If you’ve ever stepped on your automotive brake pedal and felt it flutter beneath your foot, or if the steering wheel vibrates slightly when you apply the brakes, the problem could be warped brake rotors. To understand how this condition develops, and how to fix it, we need to take a quick look at how rotors work.
The concept of braking is quite different in a bicycle or a go-cart, for instance, than it is for a vehicle. If you want to stop a bike, you simply apply a hand brake or a pedal brake, and the pressure applied by your hands or feet is enough to bring the two-wheeler to a full stop within a short distance.
To stop something that typically weighs more than 2,000 pounds, however, you’ll need a system that’s a little more sophisticated. In a car, a chain reaction takes place in a moment when hydraulic pressure transfers from your foot to the car’s brakes through the master cylinder.
Brake fluid is the hydraulic conduit that transfers energy from this cylinder to brake calipers at each wheel.
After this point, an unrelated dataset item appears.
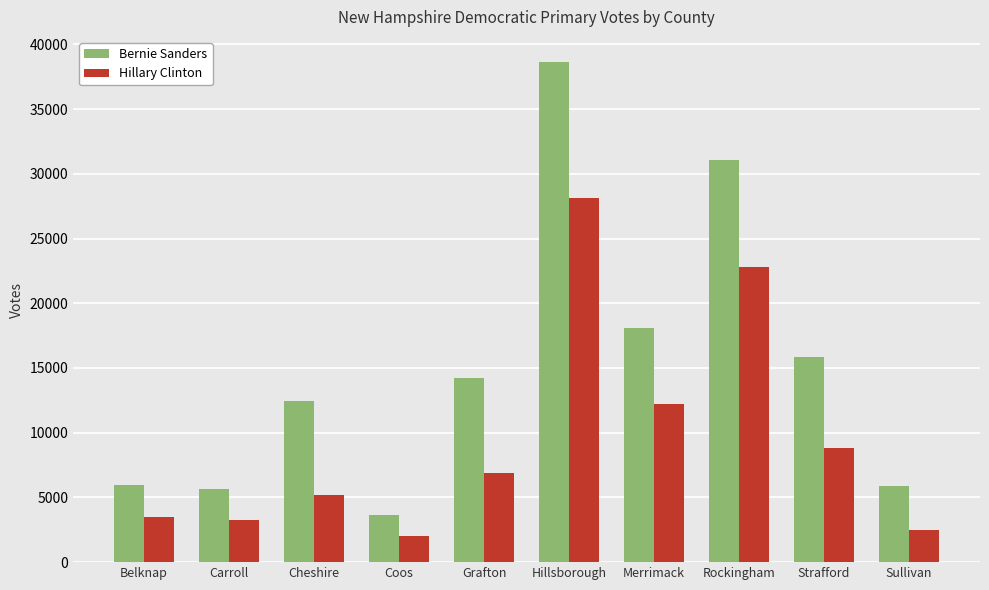

What is the sum of the Bernie Sanders values at Strafford and Merrimack?

33941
The calipers then squeeze brake pads into the rotors, and the large surface area of these metal discs slow the wheels down based on how much pressure is applied.
If you overwork the brake rotors on each front wheel, either because of repeated hard stops or because of a few sudden full stops while traveling at high speed, they heat up. Sometimes, they’ll even get hot enough to turn red from the excessive heat. Racecar fans have probably seen this a few times, when broadcast cameras mounted behind the tires clearly show the reaction when drivers brake at high speed into turns.
In a passenger car, this type of use can be hazardous to a brake rotor’s health, sometimes even fatal. What happens is that excessive heat and friction can build up between the brake pads that causes the metal on disc rotor discs to warp. Many cars still use drum brakes in the rear wheels, and since front-wheel drive vehicles are common, front brakes tend to wear out more quickly.
Rotors can also be damaged by worn brake pads. If a driver allows pads to wear down to the point that the backing metal plate beyond the semi-metallic layer begins to make contact with the rotor, it can easily scratch or “glaze” the rotor surface when the metal begins to crystallize under stress. In extreme cases, brakes can fail completely under these conditions.
Something as simple as a hard stop applied while driving through a puddle of water can cause rotors to warp. Towing a heavy payload, driving down steep or long hills on a road trip, faulty pistons in the calipers – over time, these individual events accumulate to break down or compromise the integrity of a single rotor.
So, how do we avoid these conditions, or put another way, how can we keep brake rotors healthy? Have authorized mechanics check your brakes whenever the braking action causes an unusual response, like a steering wheel shimmy, a “soft” pedal, a pull to one side, or an audible squeal or scraping noise.
This sound is a signal that worn brake components or metal wear indicators on brake pads indicate unsafe conditions, and brakes need mechanical attention as soon as possible. If the rotors are truly warped or worn down, they can sometimes be “trued” or “machined” to re-create a smooth surface for safe braking, using a special grinder in a machine shop.